***** Exercise passage
There are tools for dealing with map data in ggplot. The function border()
allows us ot create borders on a map.
Suppose I would like to study the housing market in Texas for cities with population at least 100000 between January and June in 2015.
# Obtain the dataset.
library(maps)
##
## Attaching package: 'maps'
##
## The following object is masked from 'package:plyr':
##
## ozone
data(us.cities) # from the package maps
data(txhousing) # from the package ggplot2
# Preprocessing
tx.cities <- subset(us.cities, country.etc == "TX" & pop >= 100000)
tx.cities$city <- unlist(strsplit(tx.cities$name, " TX"))
txhousing.2015 <- subset(txhousing, year == 2015 & month <= 6 &
city %in% tx.cities$city)
temp <- tx.cities[tx.cities$city %in% txhousing.2015$city, c("pop", "lat", "long")]
temp <- temp[rep(seq_len(nrow(temp)), each = 6), ]
txhousing.2015.geo <- cbind(txhousing.2015, temp)
# Create the plot.
ggplot(txhousing.2015.geo, aes(x = long, y = lat, size = sales, colour = cut(median, 5))) +
borders("county", "texas", colour = "grey70") +
geom_point(shape=1, stroke = 1.1) + facet_wrap(~month) +
ggtitle("Housing market for populous cities in Texas \n (Jan-Jun 2015)") +
scale_colour_discrete(name = "Median price") +
scale_size_continuous(name = "Number of Sales")
Note that to adjust the legend, a command of the form scale_xxx_yyy(...)
is used. See the cookbook for R page on ggplot2 legends for more detail.
As a side note, there is a package called ggmap which might be useful for creating spatial plots. See here for a quick introduction/tutorial of ggmap.
Create a visual display of the population of Texas cities on a map.
library(ggmap)
## Warning: package 'ggmap' was built under R version 3.2.3
tx_center = as.numeric(geocode("Texas"))
## Information from URL : http://maps.googleapis.com/maps/api/geocode/json?address=Texas&sensor=false
txMap = ggmap(get_googlemap(center=tx_center, scale=2, zoom=6), extent="normal")
## Map from URL : http://maps.googleapis.com/maps/api/staticmap?center=31.968599,-99.901813&zoom=6&size=640x640&scale=2&maptype=terrain&sensor=false
tx.cities.all <- subset(us.cities, country.etc == "TX")
txMap + geom_point(aes(x=long, y=lat, size = pop), col = "orange",
data = tx.cities.all, alpha=0.4) +
ggtitle("Population of Texas cities")
**********
▸ Exercises to complete:
**1)** In the ggplot map tutorial, what is the minimum population for the Texas cities in the housing market study?
**2)** In the first plot of the ggplot map tutorial, which functions are joined to the ggplot() call with "+"?
These lines come from a different source than the ggplot map tutorial.
***** Dataset entries
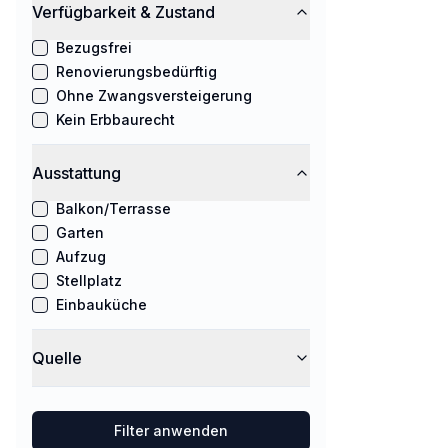
Verfügbarkeit & Zustand
Bezugsfrei
Renovierungsbedürftig
Ohne Zwangsversteigerung
Kein Erbbaurecht
Ausstattung
Balkon/Terrasse
Garten
Aufzug
Stellplatz
Einbauküche
Quelle
Filter anwenden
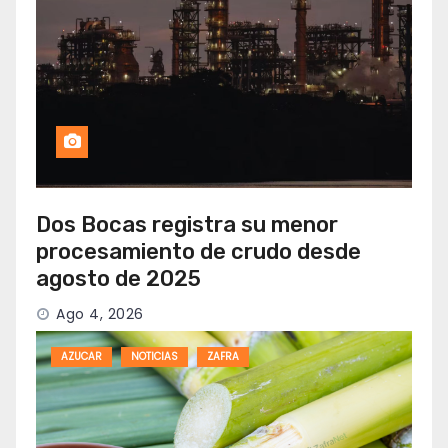
Dos Bocas registra su menor
procesamiento de crudo desde
agosto de 2025
Ago 4, 2026
AZUCAR
NOTICIAS
ZAFRA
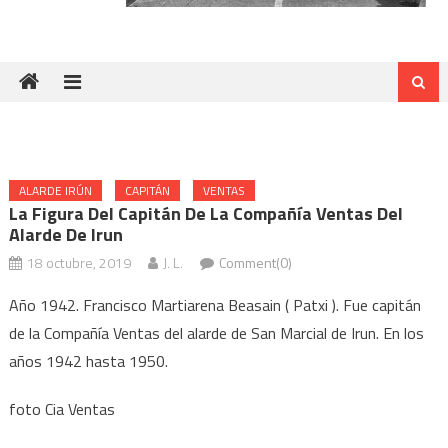
ALARDE IRÚN
CAPITÁN
VENTAS
La Figura Del Capitán De La Compañía Ventas Del
Alarde De Irun
18 octubre, 2019
J. L.
Comment(0)
Año 1942. Francisco Martiarena Beasain ( Patxi ). Fue capitán
de la Compañía Ventas del alarde de San Marcial de Irun. En los
años 1942 hasta 1950.
foto Cia Ventas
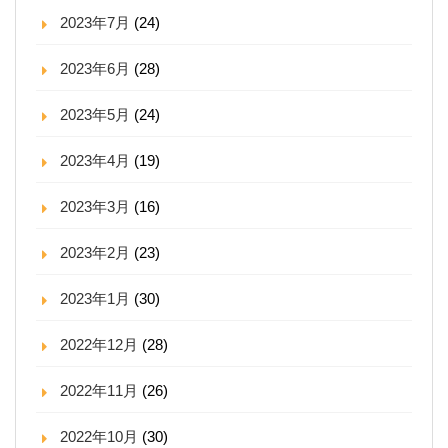
2023年7月
(24)
2023年6月
(28)
2023年5月
(24)
2023年4月
(19)
2023年3月
(16)
2023年2月
(23)
2023年1月
(30)
2022年12月
(28)
2022年11月
(26)
2022年10月
(30)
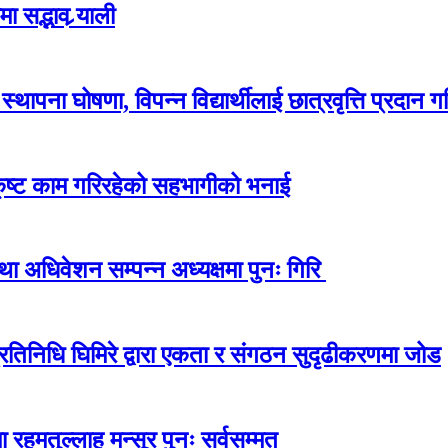
 सद्भाव र्‍याली
ापना घोषणा, विपन्न विद्यार्थीलाई छात्रवृत्ति प्रदान गर
कृष्ट काम गरिरहेको सहभागीको भनाई
अधिवेशन सम्पन्न अध्यक्षमा पुनः गिरि
प्रतिनिधि घिमिरे द्वारा एकता र संगठन सुदृढीकरणमा जोड
 रहमतुल्लाह मन्सूर पुनः सर्वसम्मत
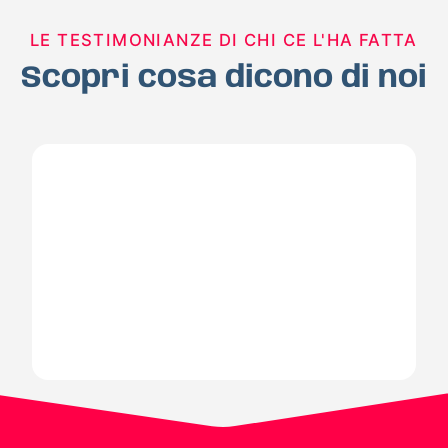
LE TESTIMONIANZE DI CHI CE L'HA FATTA
Scopri cosa dicono di noi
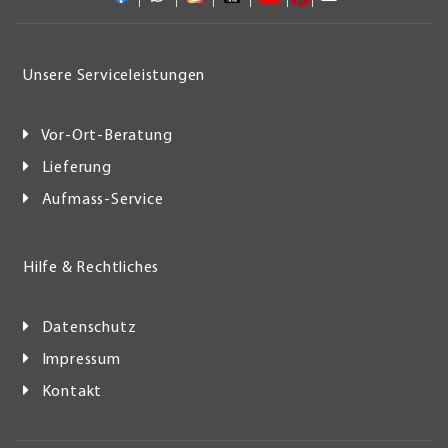
Unsere Serviceleistungen
Vor-Ort-Beratung
Lieferung
Aufmass-Service
Hilfe & Rechtliches
Datenschutz
Impressum
Kontakt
**********
▸ Outputs in order:
**1)** 100000

**2)** borders, geom_point, facet_wrap, ggtitle, scale_colour_discrete, scale_size_continuous